# bbc channels on sky freeview



## morro (Jul 2, 2008)

For the last month I have been loosing bbc channels at about 6.00pm - now they are all kaput why ???


----------



## Veronica (Apr 5, 2008)

morro said:


> For the last month I have been loosing bbc channels at about 6.00pm - now they are all kaput why ???


Try the scottish BBC channels. I cant remember the numbers off hand but you will find them in the list of channels. When we lose BBC 1 and 2 we can usually get the scottish ones.


----------



## Veronica (Apr 5, 2008)

I think they are 990 and 971


----------



## morro (Jul 2, 2008)

Veronica said:


> I think they are 990 and 971


Thanks but even they have gone!!


----------



## canoeman (Mar 3, 2011)

Swop to new sat receiver, very cheap unless you want HD and facility to record one channel watch another. start at around €30


----------



## omostra06 (Sep 11, 2007)

We were losing some quality on some channels, I spoke to our local satellite expert and he says that it happens at this time of year for some reason, lasts a few weeks and then will go back to normal!


----------



## kalamaki (Feb 18, 2011)

omostra06 said:


> We were losing some quality on some channels, I spoke to our local satellite expert and he says that it happens at this time of year for some reason, lasts a few weeks and then will go back to normal!

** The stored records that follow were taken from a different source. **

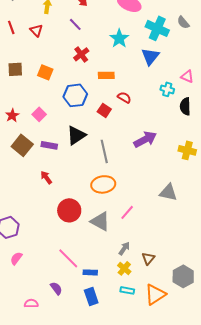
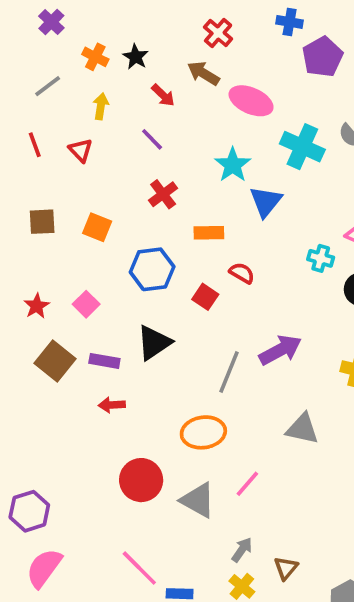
blue triangle: (150, 56) -> (266, 202), moved
gray line: (104, 151) -> (229, 372), moved, turned 35
red arrow: (46, 177) -> (112, 405), moved, turned -56
gray triangle: (168, 192) -> (302, 429), moved
pink semicircle: (16, 258) -> (44, 568), size x1.6

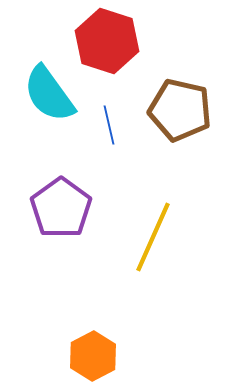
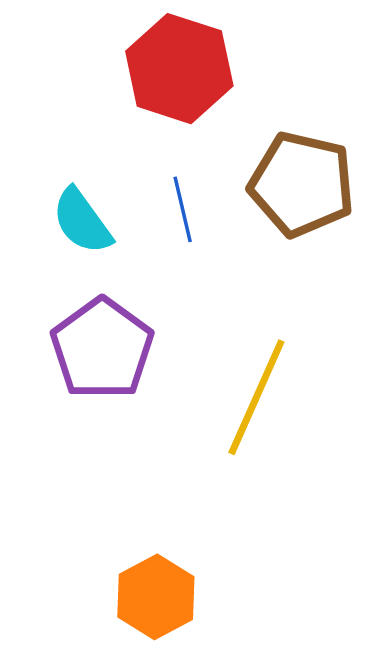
cyan semicircle: (49, 94) -> (82, 221), moved, size x0.7

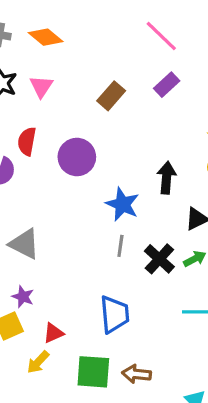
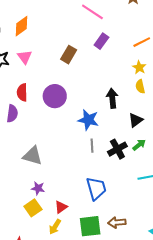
orange diamond: (46, 37) -> (21, 26), turned -65
black cross: (159, 259) -> (117, 149), turned 30

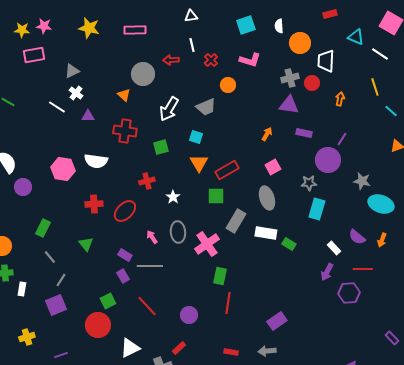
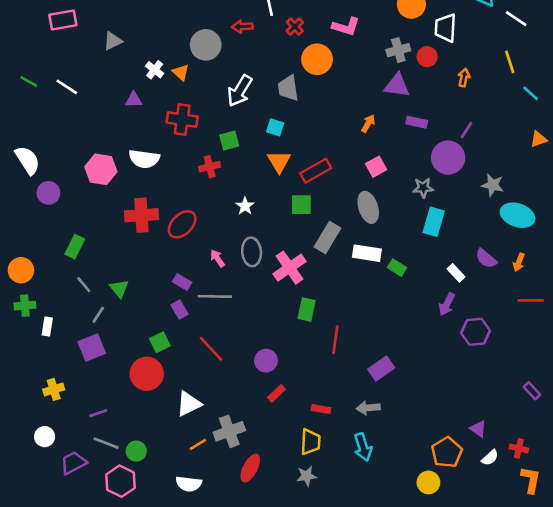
orange circle: (228, 85) -> (317, 59), size x1.5
white cross: (76, 93) -> (155, 70), moved
white line: (57, 107) -> (67, 87), moved
gray trapezoid: (206, 107) -> (288, 88), turned 105
red cross: (147, 181) -> (210, 167), moved
red cross: (94, 204) -> (141, 215), size x1.4
green triangle: (86, 244) -> (119, 289), moved
red line: (363, 269) -> (531, 300), moved
red line: (228, 303) -> (335, 340), moved
red rectangle: (179, 348) -> (276, 393), moved

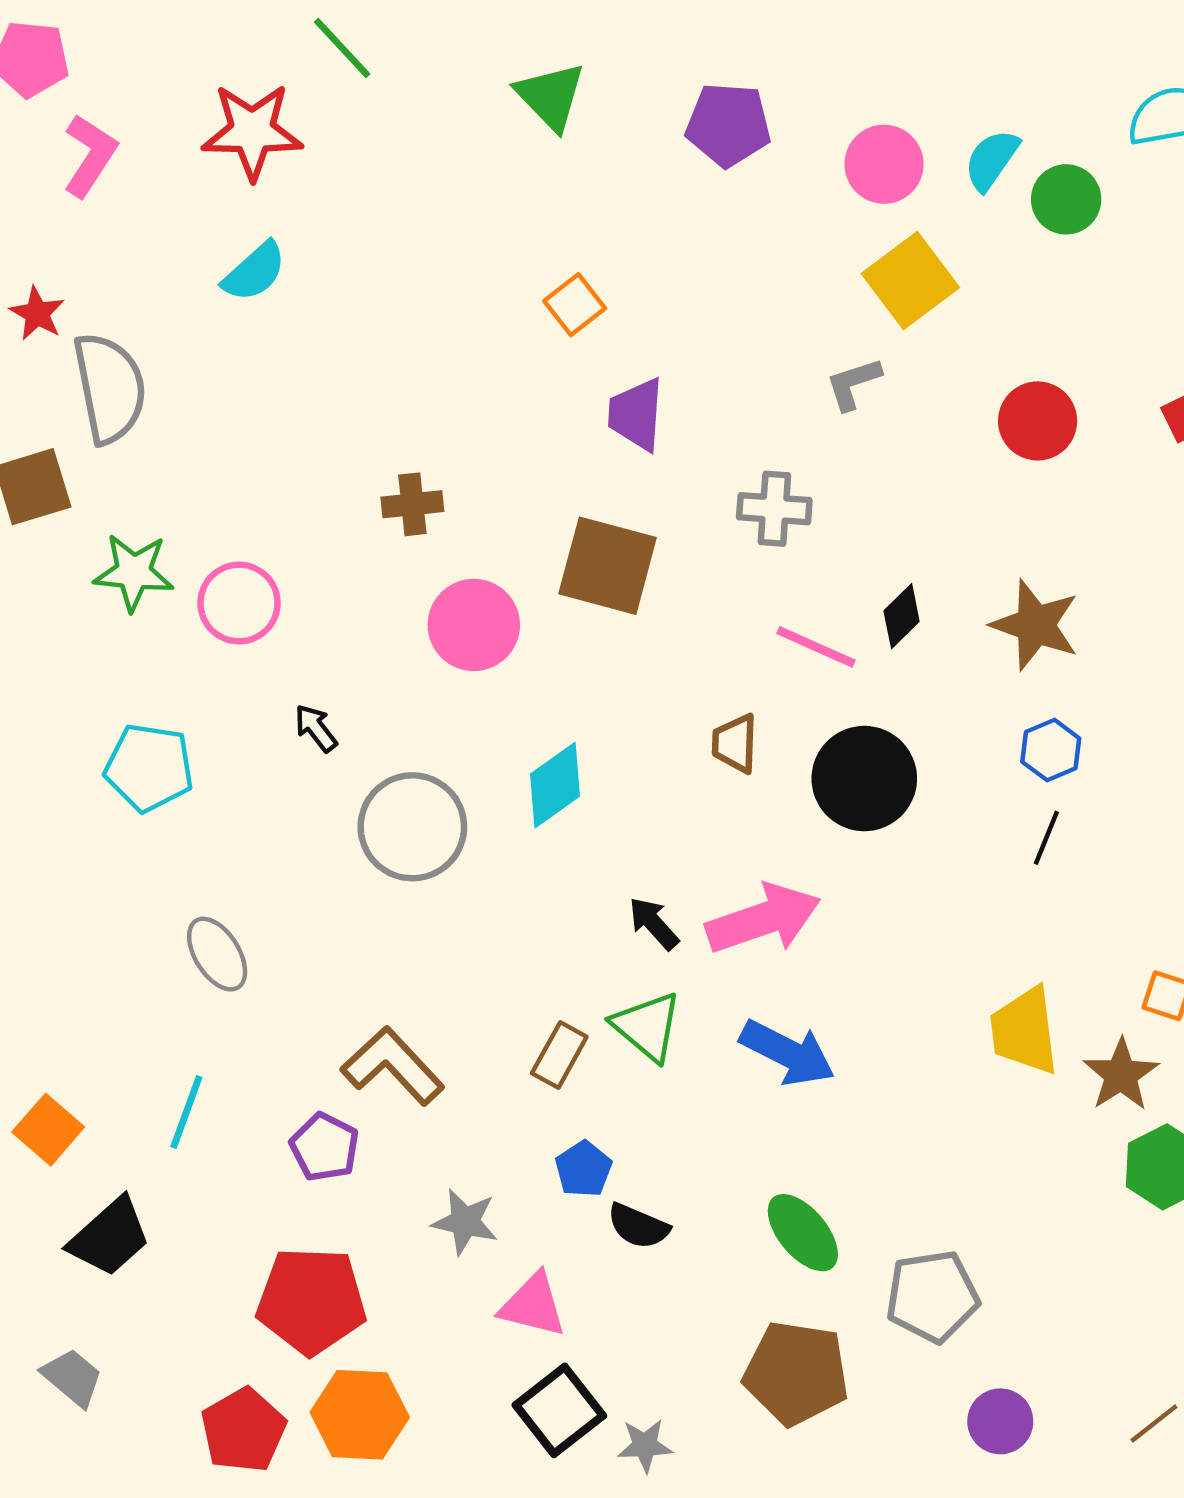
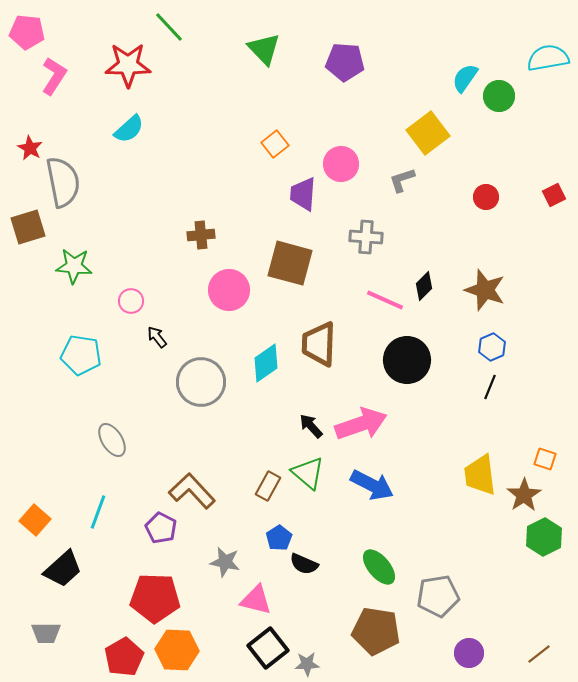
pink circle: (884, 164) -> (341, 164), moved
red circle: (1038, 421) -> (486, 197), size x0.7
pink circle: (239, 603) -> (131, 301), moved, size x0.7
brown trapezoid: (735, 743) -> (319, 344), moved, size x1.6
gray trapezoid: (72, 1377) -> (46, 633), turned 140

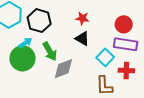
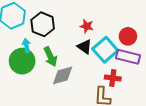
cyan arrow: (25, 43) -> (26, 46), turned -72
cyan square: (105, 57) -> (105, 50), moved, size x1.4
red cross: (126, 70) -> (113, 78), moved

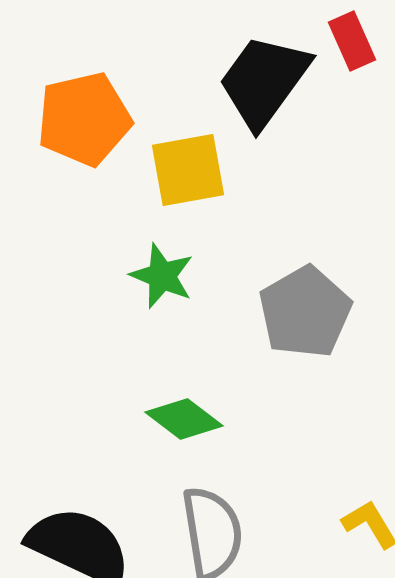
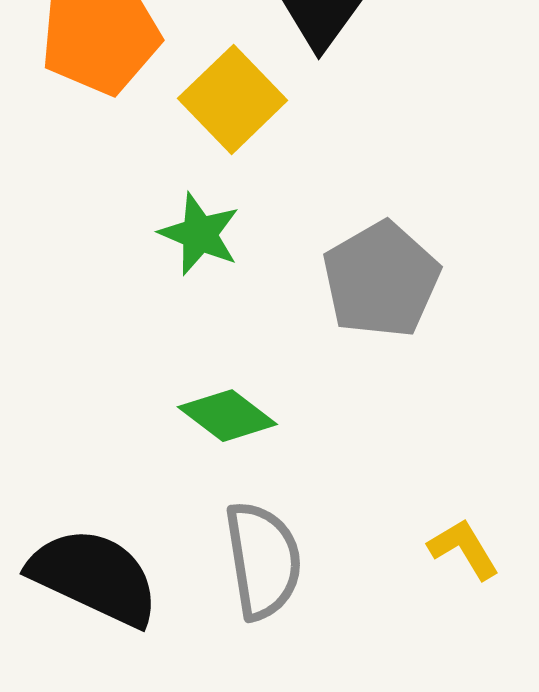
yellow square: (188, 170) -> (233, 99), turned -34

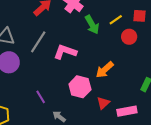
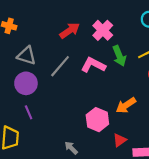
pink L-shape: (65, 52) -> (93, 65), moved
purple line: (41, 97) -> (29, 112), moved

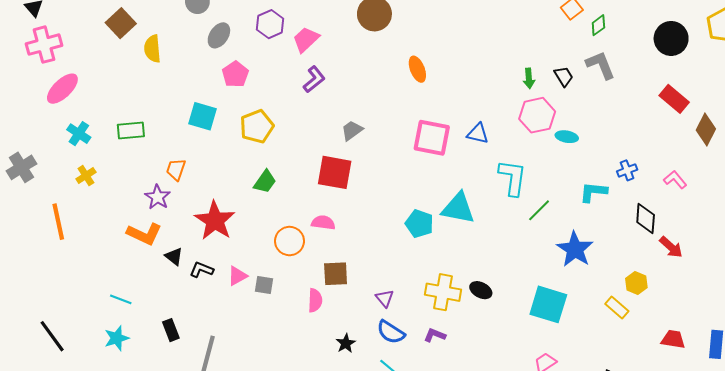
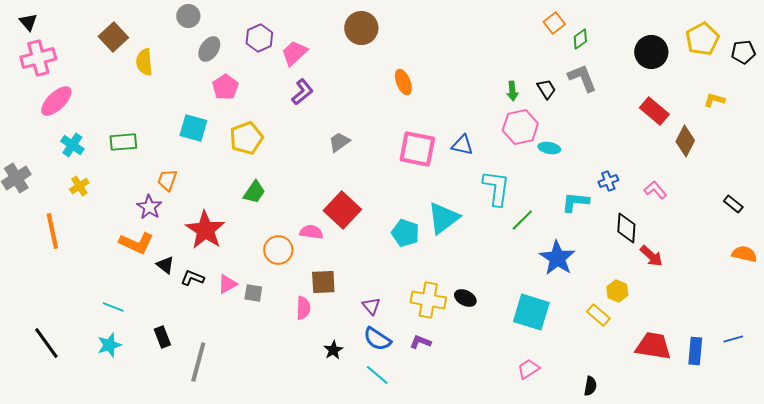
red square: (335, 172) -> (342, 210), moved, turned 33
cyan triangle: (458, 208) -> (443, 218), turned -48
red trapezoid: (673, 339) -> (653, 346), size x1.5

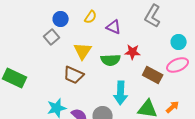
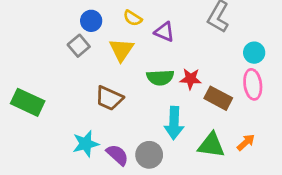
yellow semicircle: (91, 17) -> (133, 18), turned 88
yellow triangle: (83, 51) -> (122, 50), moved
red star: (133, 52) -> (191, 79), moved
pink ellipse: (178, 65) -> (253, 84), turned -75

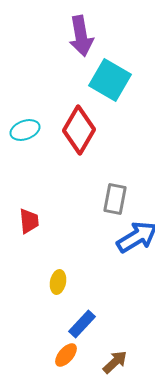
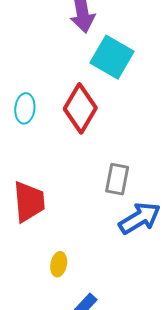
cyan ellipse: (25, 130) -> (25, 108), turned -64
red trapezoid: (29, 221) -> (29, 202), size x1.6

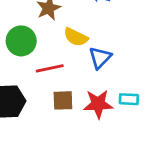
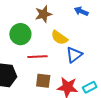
cyan rectangle: (129, 99) -> (90, 87), turned -40

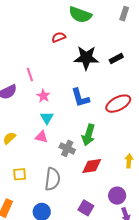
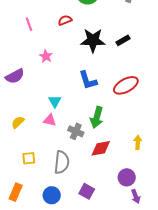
pink line: (30, 75) -> (29, 24), moved
pink star: (43, 96) -> (46, 56), moved
purple square: (86, 208) -> (87, 191), moved

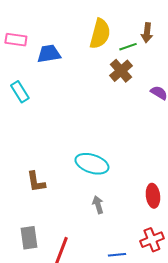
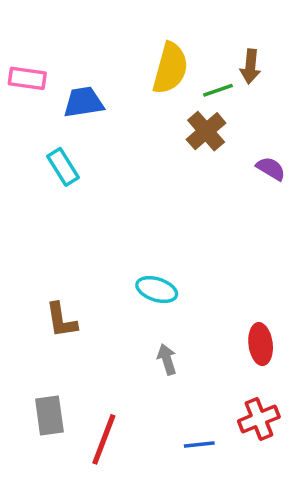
cyan rectangle: (20, 92) -> (63, 167), moved
cyan ellipse: (92, 164) -> (157, 290), size x0.7

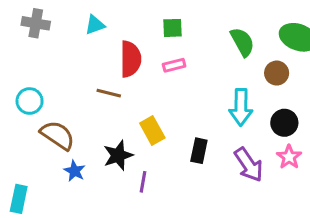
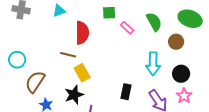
pink rectangle: (174, 65) -> (127, 28), moved, turned 56
yellow rectangle: (152, 131) -> (82, 73), moved
brown semicircle: (57, 135) -> (35, 82), turned -90

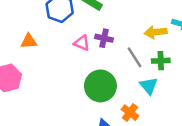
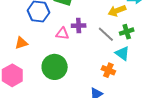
green circle: (100, 86) -> (55, 67), moved
orange cross: (130, 113) -> (108, 70), moved

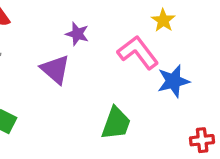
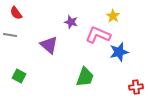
purple star: (77, 34) -> (71, 22), moved
pink L-shape: (138, 52) -> (98, 35), turned -30

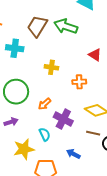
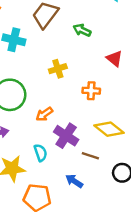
green arrow: (66, 26) -> (82, 30), moved, size x0.6
yellow cross: (51, 67) -> (58, 69), turned -32
brown line: (93, 133) -> (90, 156), moved

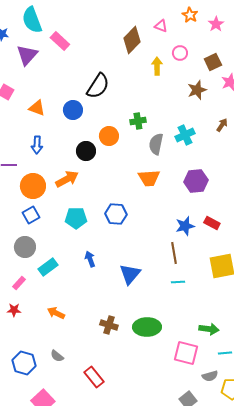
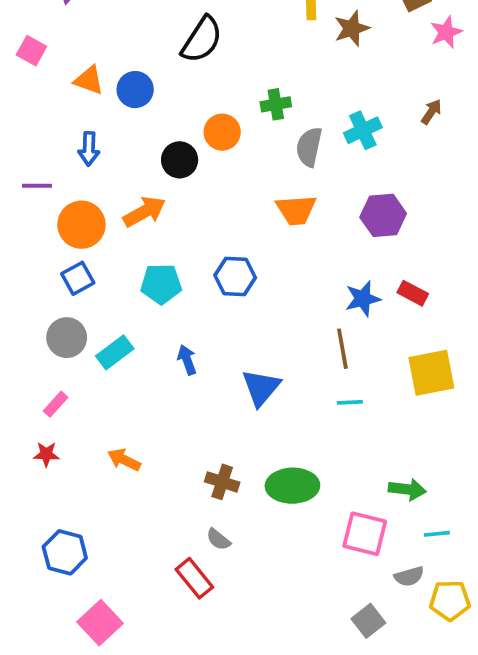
brown star: (197, 90) -> (352, 28), moved
blue circle: (73, 110) -> (135, 90), moved
cyan rectangle: (48, 267) -> (115, 352), moved
gray semicircle: (57, 356) -> (218, 539), moved

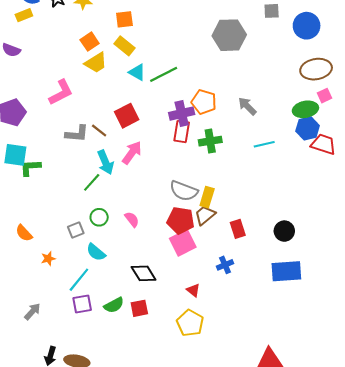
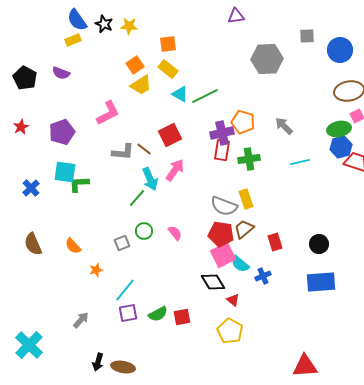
yellow rectangle: (207, 197) -> (246, 199), moved, turned -36
cyan semicircle: (96, 252) -> (240, 264), moved
black diamond: (144, 273) -> (213, 282), moved

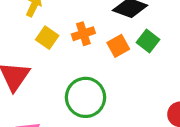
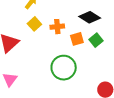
green circle: (85, 97) -> (64, 68), moved

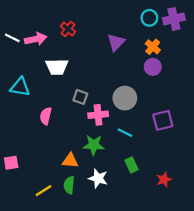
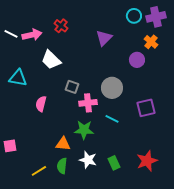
orange cross: (153, 47) -> (151, 42), moved
white trapezoid: (57, 67) -> (51, 60), turned 45
green rectangle: (132, 165) -> (114, 163), moved
red star: (164, 179) -> (147, 161), size x1.5

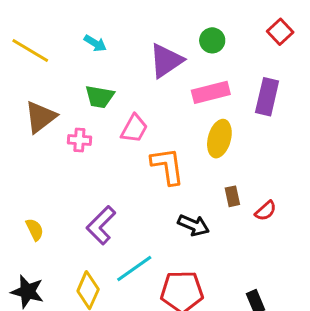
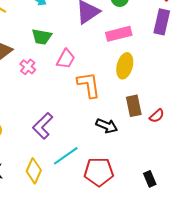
purple rectangle: (267, 97) -> (162, 22), moved
pink cross: (79, 140) -> (28, 67), turned 35
brown rectangle: (232, 196) -> (134, 106), size x1.5

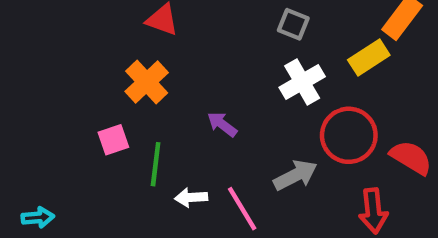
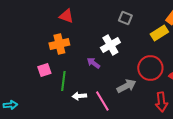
orange cross: (147, 82) -> (59, 44), turned 30
white cross: (302, 82) -> (110, 45), moved

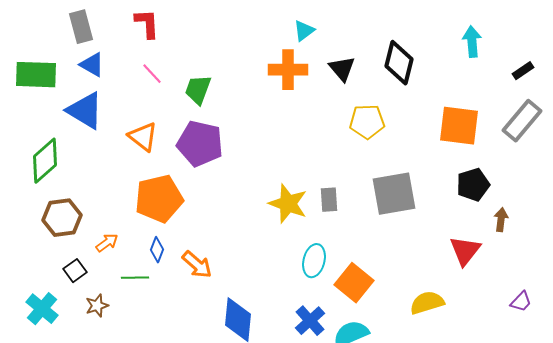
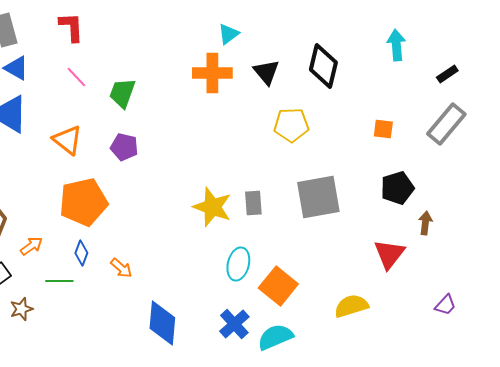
orange square: (459, 126) -> (383, 129), size x0.5
purple pentagon: (200, 144) -> (124, 147), size x0.6
orange arrow: (197, 265) -> (121, 268), size x0.7

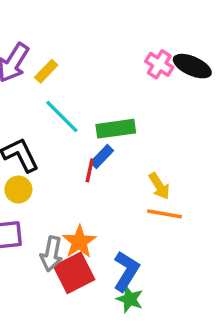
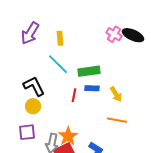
yellow rectangle: (46, 71) -> (60, 38), moved, turned -48
blue rectangle: (102, 156) -> (92, 88), moved, turned 48
yellow arrow: (159, 186) -> (116, 94), moved

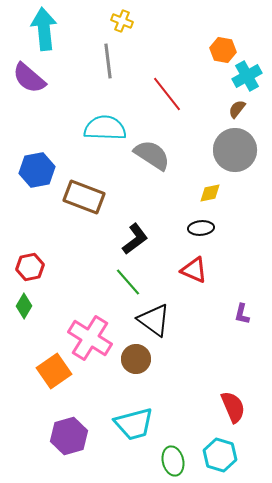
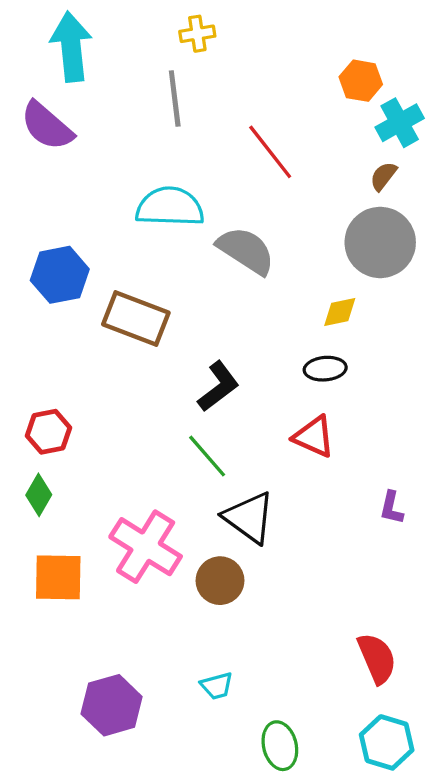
yellow cross: (122, 21) -> (197, 34), turned -30
orange square: (54, 371) -> (58, 577), moved, turned 36
cyan trapezoid: (134, 424) -> (217, 686), size x0.5
cyan hexagon: (220, 455) -> (387, 742), moved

Its to do with re-alignment of satellites apparently. We kept loosing BBC1 for minutes each day for about a week, now its OK. Have problems with BBC Wales 1 and 2 though which is a problem as hubby is a rugby fan and we can't get the matches! This is fairly recent, and I have been told that they changed frequencies and another broadcaster using a similar frequency is messing up the beam! Was also told that if I got HD it would probably sort it out, as HD beam and transmission is stronger!


----------